[START OF PAGE EXCERPT]

Accoding to the documentation on Google Cloud Image Builder it should be possible to use if you are unable to install Docker on your machine. However, we've found that if we try to run a pipeline, the intermediate docker image gets built by Cloud Build correctly, but after that we get an error:

DockerException: Error while fetching server API version: ('Connection aborted.', ConnectionRefusedError(61, 'Connection refused'))

We're using Vertex AI as an orchestrator and GCP container registry so there is no need to run the containers locally.

A colleague of mine reported the following error in the same situation:

DockerException: Error while fetching server API version: (2, 'CreateFile', 'The system cannot find the file specified.')

Reproduction steps

  1. Set up a stack using Google Cloud Image Builder, Vertex AI as orchestrator
  2. Create a basic pipeline
  3. Quit Docker Desktop locally
  4. Run the pipeline

Relevant log output

... 
│ /lib/python3.10/site-packages/zenml/utils/pipeline_docker_image_builder.py:241 in                │
│ build_docker_image                                                                               │
│                                                                                                  │
│   238 │   │   │   │   # If the image is local, we don't need to pull it. Otherwise               │
│   239 │   │   │   │   # we play it safe and always pull in case the user pushed a new            │
│   240 │   │   │   │   # image for the given name and tag                                         │
│ ❱ 241 │   │   │   │   pull_parent_image = not docker_utils.is_local_image(                       │
│   242 │   │   │   │   │   parent_image                                                           │
│   243 │   │   │   │   )                                                                          │
│   244                                                                                            ...
│ /lib/python3.10/site-packages/zenml/utils/docker_utils.py:319 in is_local_image                  │
│                                                                                                  │
│   316 │   Returns:                                                                               │
│   317 │   │   `True` if the image was pulled from a registry, `False` otherwise.                 │
│   318 │   """                                                                                    │
│ ❱ 319 │   docker_client = DockerClient.from_env()                                                │
│   320 │   images = docker_client.images.list(name=image_name)                                    │
│   321 │   if images:                                                                             │
│   322 │   │   # An image with this name is available locally -> now check whether it             │
│                                                                                                  │
...
│ /lib/python3.10/site-packages/docker/client.py:96 in from_env                                    │
│                                                                                                  │
│    93 │   │   max_pool_size = kwargs.pop('max_pool_size', DEFAULT_MAX_POOL_SIZE)                 │
│    94 │   │   version = kwargs.pop('version', None)                                              │
│    95 │   │   use_ssh_client = kwargs.pop('use_ssh_client', False)                               │
│ ❱  96 │   │   return cls(                                                                        │
│    97 │   │   │   timeout=timeout,                                                               │
│    98 │   │   │   max_pool_size=max_pool_size,                                                   │
│    99 │   │   │   version=version,                                                               │
│                                                                                                  │
...

[END OF PAGE EXCERPT]

### [EXERCISE INSTRUCTIONS]
Decide whether each statement agrees with the excerpt about the Docker error. Answer yes or no and quote the deciding words. 1. Cloud Build builds the intermediate Docker image correctly. 2. The team uses a local orchestrator. 3. One reproduction step is quitting Docker Desktop locally. The lines that follow the excerpt come from a different source.

[START OF DATA PROVIDED]

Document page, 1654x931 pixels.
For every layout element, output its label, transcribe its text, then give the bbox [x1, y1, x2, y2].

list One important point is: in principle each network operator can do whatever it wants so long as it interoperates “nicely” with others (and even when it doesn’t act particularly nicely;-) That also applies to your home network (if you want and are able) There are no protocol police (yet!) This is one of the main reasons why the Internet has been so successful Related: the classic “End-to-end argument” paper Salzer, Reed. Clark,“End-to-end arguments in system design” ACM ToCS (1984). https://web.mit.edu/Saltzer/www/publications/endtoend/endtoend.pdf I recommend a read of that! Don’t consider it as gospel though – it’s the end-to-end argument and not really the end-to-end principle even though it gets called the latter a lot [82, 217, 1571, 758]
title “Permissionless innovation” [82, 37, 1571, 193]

[END OF DATA PROVIDED]

### [WRITTEN SOLUTION]
1. Yes: "the intermediate docker image gets built by Cloud Build correctly"
2. No: "We're using Vertex AI as an orchestrator"
3. Yes: "Quit Docker Desktop locally"